Fed’s Harker says expects ‘methodical’ rate hikes to fight ‘too high inflation’

Reuters

(Reuters) – Philadelphia Federal Reserve President Patrick Harker on Thursday repeated his view that the U.S. central bank will deliver “a series of deliberate, methodical hikes” to interest rates this year to bring down widespread and “far too high” inflation.

“While the Fed cannot do much to ameliorate the supply issues that are increasing inflation, we can begin to affect demand,” Harker said in remarks prepared for delivery at Rider University in Lawrence Township, New Jersey.

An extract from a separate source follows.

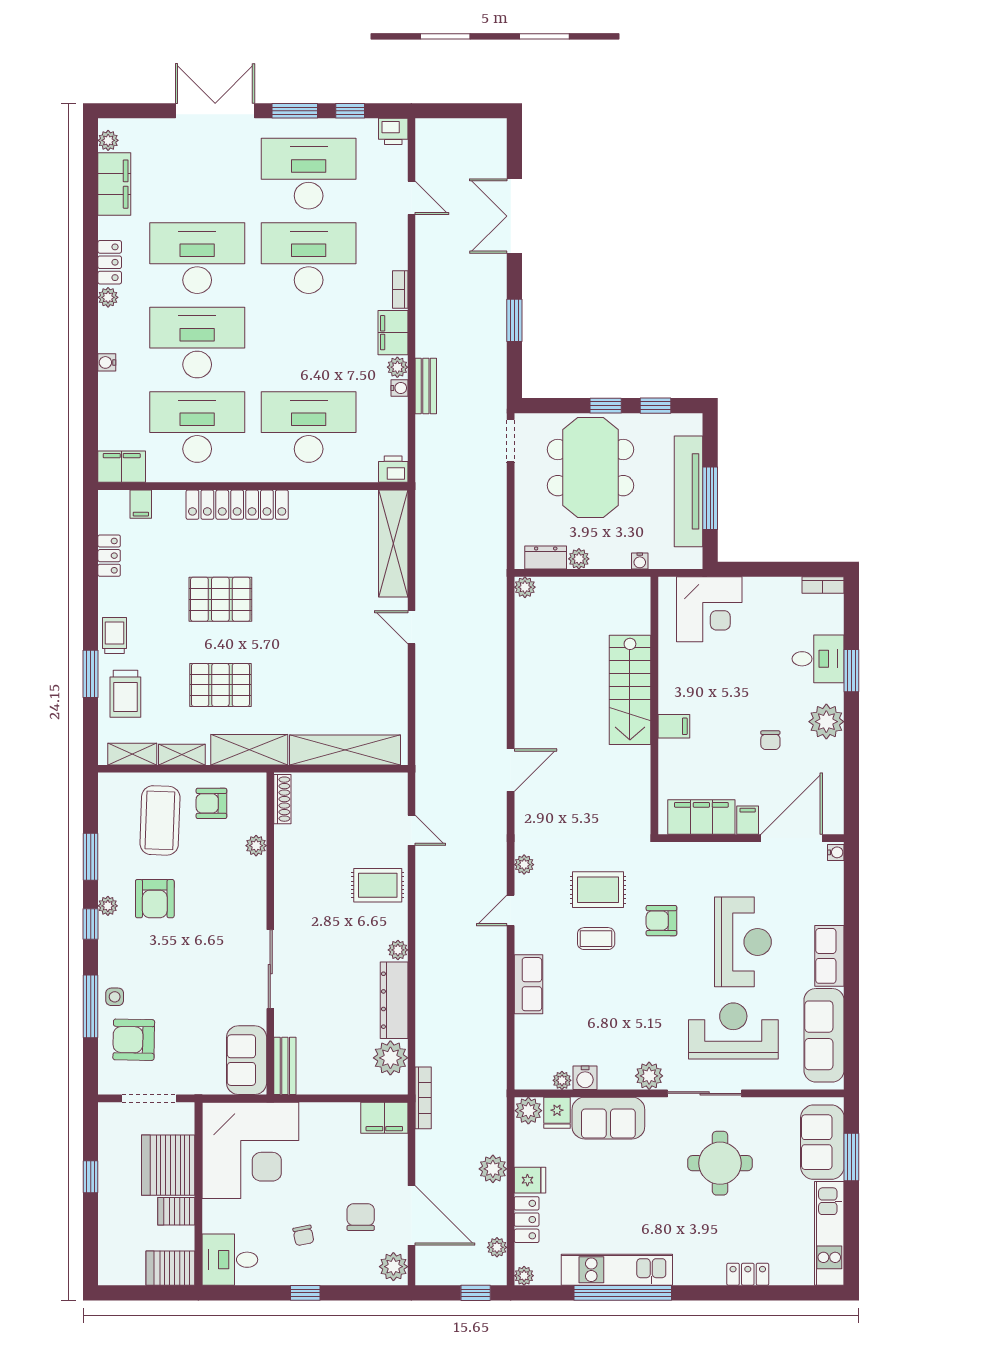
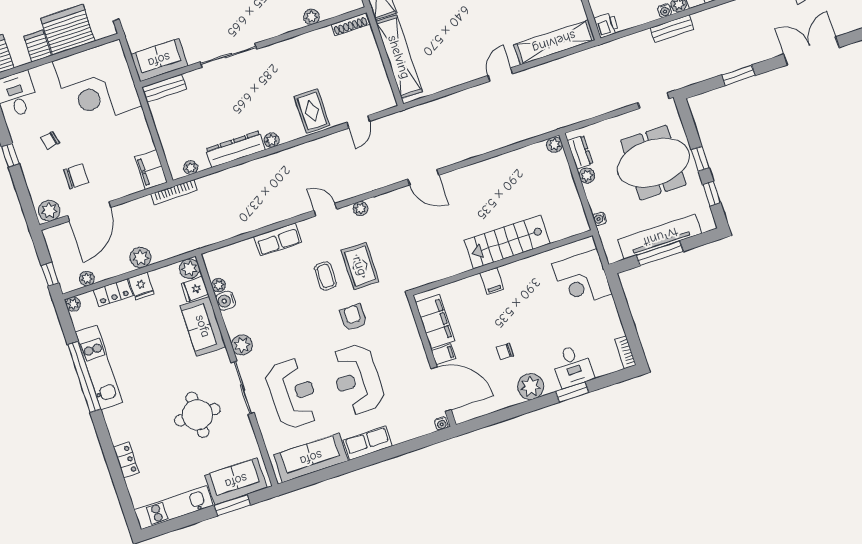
reception desk: (743, 942) -> (357, 379), turned 90
plant: (390, 1058) -> (191, 168), width x0.53, depth x0.53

The speech reiterated Harker’s recent views on the outlook and the effect of tighter monetary policy, which he said will help reduce economic growth this year to around 3.5% and to 2% to 2.5% in the next couple years.

Inflation too “should begin to taper” this year, he said, ending 2022 at around 4% and over the next couple years falling to the Fed’s 2% target.


Fed policymakers began raising rates last month with a quarter-of-a-percentage point increase, and are expected to accelerate their pace of policy tightening when they next meet in May.


Interest rate futures traders currently expect the Fed to deliver half-point interest rate hikes at its next three meetings before returning to quarter-point hikes for the last three meetings of the year.

That would bring the Fed’s policy rate, now in the range of 0.25% to 0.5%, to a range of 2.5% to 2.75% by the end of the year.